I also note that "convenor" was originally spelled with an "-er" ending the second time it appeared, which doesn't suggest a great deal of care when preparing the article for this nomination. Daniel Case (talk) 21:14, 5 March 2024 (UTC)[reply]

  • We're inconsistent as to whether the the in The Independent Group for Change is capitalised.
  • Labour councillors in over ten councils: how many, exactly?
  • There were further resignations from Labour ... and by Conservative councillors ... It is unknown how many of these councillors supported TIG/Change UK. Given the last part of this sentence, I must question what all of these resignations are doing in an article on Change UK: it sounds as if we're adopting the party's own (generally rejected) narrative that it represented the only way of saying "none of the above".
And since the cited source is paywalled, without access to it (and hitting reader view doesn't work on this one), we cannot tell whether the source supports this. At least I can't. Daniel Case (talk) 21:14, 5 March 2024 (UTC)[reply]
  • European People's Party-: use an endash after multi-word prefixes, per MOS:DASH.
  • There's an interesting-looking article cited in Further Reading: could that be integrated into the body text as a whole? It doesn't really cite any other academic treatments of Change UK, but it might be a good starting point to find out if there have been any more.
I should take this occasion to point out that some of the noted copy issues are on me, due to my recent copy edit meant to trim down a lot more repetition than was there before. Daniel Case (talk) 03:02, 5 March 2024 (UTC)[reply]
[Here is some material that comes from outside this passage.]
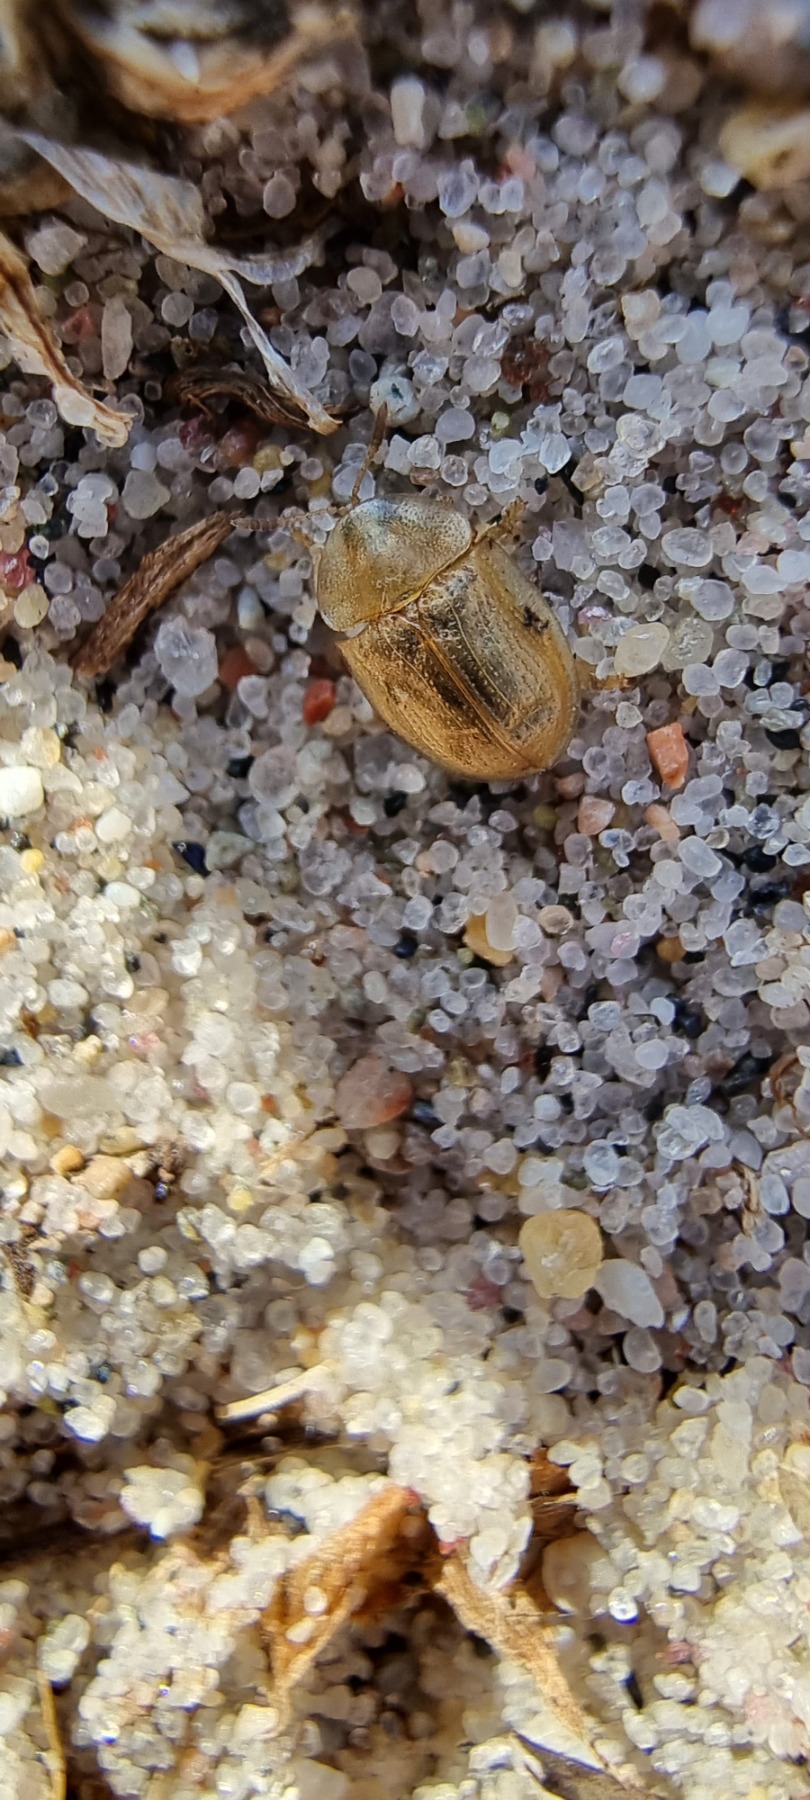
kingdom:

I'm going to oppose at the moment: I think the article could certainly be brought up to FA standard, but it isn't there yet. Unresolved maintenance tags, in particular, tell me that the requisite preparation hasn't been done before nominating. I am very happy to revisit this vote if and when changes are made.

You forgot to sign your remarks, though. Daniel Case (talk) 21:14, 5 March 2024 (UTC)[reply]
  • Oppose. You can’t bring things to FAC with tags on. That’s before a number of other issues that have been enumerated above. - SchroCat (talk) 22:16, 6 March 2024 (UTC)[reply]
    In fairness to the nominator (who seems to have, for some reason, edited minimally since making this nomination), those tags weren't there when they nominated it—I added them during my copyedit, as noted above, in the expectation that the nominator would be taking an active interest in the article and swiftly addressing issues reviewers raised. Daniel Case (talk) 06:21, 7 March 2024 (UTC)[reply]

More than three weeks in, no sign of a consensus to promote and no engagement from the nominator. I am going to archive this. The usual two-week hiatus will apply. Gog the Mild (talk) 21:06, 11 March 2024 (UTC)[reply]

The above discussion is preserved as an archive. Please do not modify it. No further edits should be made to this page.